First, there are a significant number of applications that fit in this quadrant. These include medical imaging problems, digital library problems, asset management problems in the entertainment industry, and most scientific data base problems. Based on these markets, which historically have used file systems because noting better was available, we would estimate the market for Object-Relational DBMS to be of a size intermediate between the Relational DBMS market and the Object-oriented DBMS market. However, the second answer is perhaps more indicative.

Our prediction is that many of the applications in the upper left hand corner will migrate toward the upper right hand corner. For example, consider a typical insurance company which has a customer data base and a claims data base, presumably implemented as traditional business data processing applications in a Relational DBMS. To this application, an insurance company wants to add the diagram of each accident site, the scanned image of the police report, the picture of the dented car, the (latitude, longitude) of the accident site and the (latitude, longitude) of each customers' home.

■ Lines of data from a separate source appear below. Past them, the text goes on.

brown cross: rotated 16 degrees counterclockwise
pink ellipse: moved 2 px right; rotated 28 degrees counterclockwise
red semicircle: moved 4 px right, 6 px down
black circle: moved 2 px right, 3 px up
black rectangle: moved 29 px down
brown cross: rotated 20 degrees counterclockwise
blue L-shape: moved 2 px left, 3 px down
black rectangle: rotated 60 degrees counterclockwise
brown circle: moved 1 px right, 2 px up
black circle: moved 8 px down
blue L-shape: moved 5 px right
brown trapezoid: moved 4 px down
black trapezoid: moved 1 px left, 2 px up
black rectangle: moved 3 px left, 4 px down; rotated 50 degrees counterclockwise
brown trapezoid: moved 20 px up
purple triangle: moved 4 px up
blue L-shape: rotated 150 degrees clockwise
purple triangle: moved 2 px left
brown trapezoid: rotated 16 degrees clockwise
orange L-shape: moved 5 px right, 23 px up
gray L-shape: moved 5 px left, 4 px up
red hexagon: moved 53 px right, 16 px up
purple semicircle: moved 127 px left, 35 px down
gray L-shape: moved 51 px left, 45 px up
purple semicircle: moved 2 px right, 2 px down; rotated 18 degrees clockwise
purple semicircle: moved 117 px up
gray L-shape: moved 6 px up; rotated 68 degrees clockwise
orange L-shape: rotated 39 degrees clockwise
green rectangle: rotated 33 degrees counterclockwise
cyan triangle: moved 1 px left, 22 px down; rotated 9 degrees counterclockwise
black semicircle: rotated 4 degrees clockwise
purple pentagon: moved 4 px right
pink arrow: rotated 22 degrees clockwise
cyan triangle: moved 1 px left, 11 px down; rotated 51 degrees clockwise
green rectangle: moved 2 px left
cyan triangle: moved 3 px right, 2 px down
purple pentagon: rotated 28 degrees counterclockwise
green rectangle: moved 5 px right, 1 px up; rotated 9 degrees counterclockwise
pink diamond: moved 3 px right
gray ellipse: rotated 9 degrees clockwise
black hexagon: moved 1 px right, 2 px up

Then the company wants to find the 10 most dangerous intersections in each county and charge each customer a "hazard premium" if he lives within one mile of such an intersection. Besides finding high risk customers, the insurance company also wants to find fraudulent body shops, that charge excessive amounts for repairs, and has other kinds of decision support in addition.

As such, the typical insurance application will move from being an upper left hand corner application to an application with both upper left and upper right components. Simultaneously, the upper left component will be subject to "technological depreciation". Specifically, the business data processing load of a typical upper left hand corner application is going up slowly, perhaps at 10% per year. The number of customers increases slowly, and the number of incidents is likewise growing slowly. As such, the load is increasing rather slowly. At the same time, the cost of the computers to execute this load is declining. Currently, the cost of CPU cycles, disk storage, and main memory are decreasing at almost a factor of 2 per year. As a result, the cost of executing a given workload is declining at almost a factor of two per year. This makes the business data processing workload technologically easier, at almost a factor of two per year. As such, not only is the application moving to the right, but the upper left hand corner piece is getting easier.

These two effects will drive applications from upper left to upper right, thereby increasing over time the size of the Object-Relational DBMS market. As such it is "the next wave".